Keeping temperatures low, combined with the phytonutrient-rich first pressing of the oil, provides the strongest possible nutrient composition from an extracted extra virgin olive oil. To guarantee a top quality oil, DORA uses its own cutting-edge oil-mill: technology and materials combine in this professional, albeit small, plant. Its two-phase system produces oil without the use of a vertical centrifugal separator. One of the plant exclusive features is the absence of water consumption. This, together with the absence of a final second separator, means it has a low environmental impact; furthermore, by avoiding another stressful processing phase for the oil, it also preserves its organoleptic qualities. The mill is fully computerised, software regulates all of the machines' parameters (including the temperature) and checks all the values. This is what allows us to undertake an authentic cold extraction.
Organoleptic assessment, nutritional values and HACCP
To evaluate its quality, oil is subjected to a sensory analysis that follows a strict tasting protocol for detecting, identifying and quantifying the many positive and negative attributes of extra virgin olive oil.
DORA farm’s staff has sector-specific qualifications, not least of which is the formal recognition as extra virgin olive oil tester (according to COI-T20 regulation), thus we always assess the organoleptic properties of the oil as soon as it is milled, evaluating its quality.
Finally, the farm follows the HACCP (Hazard Analysis and Critical Control Points) system and records all nutrition data resulting from laboratory tests on its product labels.
Storage and Packaging
Use of correct storage techniques for extra virgin olive oil is a must if its delicate taste has to be preserved, and ensure it does not become rancid. Air, heat and light are the natural enemies of olive oil.
Our extra virgin olive oil is stored in stainless steel containers in a cool, dark and dry room, at a temperature of between 6°-15° C.
All the bottles are filled, corked, labelled and assembled by hand at the farm when we receive an order, with the utmost care and attention to every detail!
At Dora we control every stage of the production cycle, from harvest to bottle. Everything takes place on the farm, from harvest to milling to bottling and packaging.
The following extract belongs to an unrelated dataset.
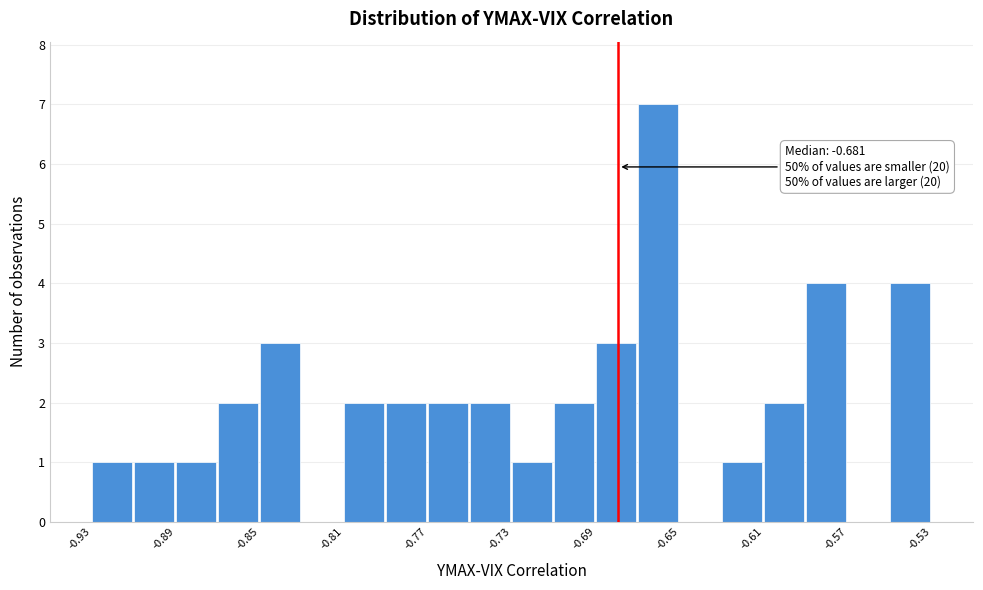

Over which range of the x-axis is the bar tallest?

-0.670 to -0.650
Our eco-friendly procedures are designed to guarantee extremely high standards and a final product of the best quality.
We only use renewable energy, which we produce with solar panels, and we recycle all the residues from the olive processing phase as biomass for our central heating system and fertiliser in the olive orchard…
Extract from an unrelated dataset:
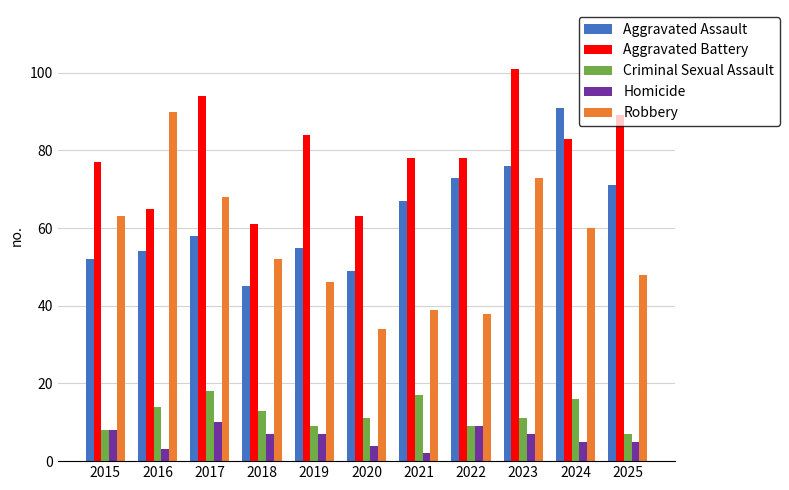

Does the chart contain stacked bars?

No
DORA really is an open air workshop of sustainability!
The Harvest
Harvest time usually begins in mid-October and lasts until mid-November, olives are harvested by hand, and collected in nets placed around the foot of the tree.
The utmost care must be taken in harvesting and storing olives before they are pressed, protecting them from bruising.
We try to ensure that the amount of time between harvest and extraction is as little as 5 hours.
The Processing Phase
Once the harvested olives reach the olive mill, they are passed over a vibrating belt to separate them from any remaining leaves and twigs.
It is important that there is no delay in extracting the oil from the olives, as the fruit can start to oxidise and ferment, damaging the quality of the oil.
Production methods, especially at pressing stage, really do make a difference, with an impact of 80% on quality and health benefits of the final product. Cold pressed means that minimal heating is used when mechanically processing the olives to make the oil.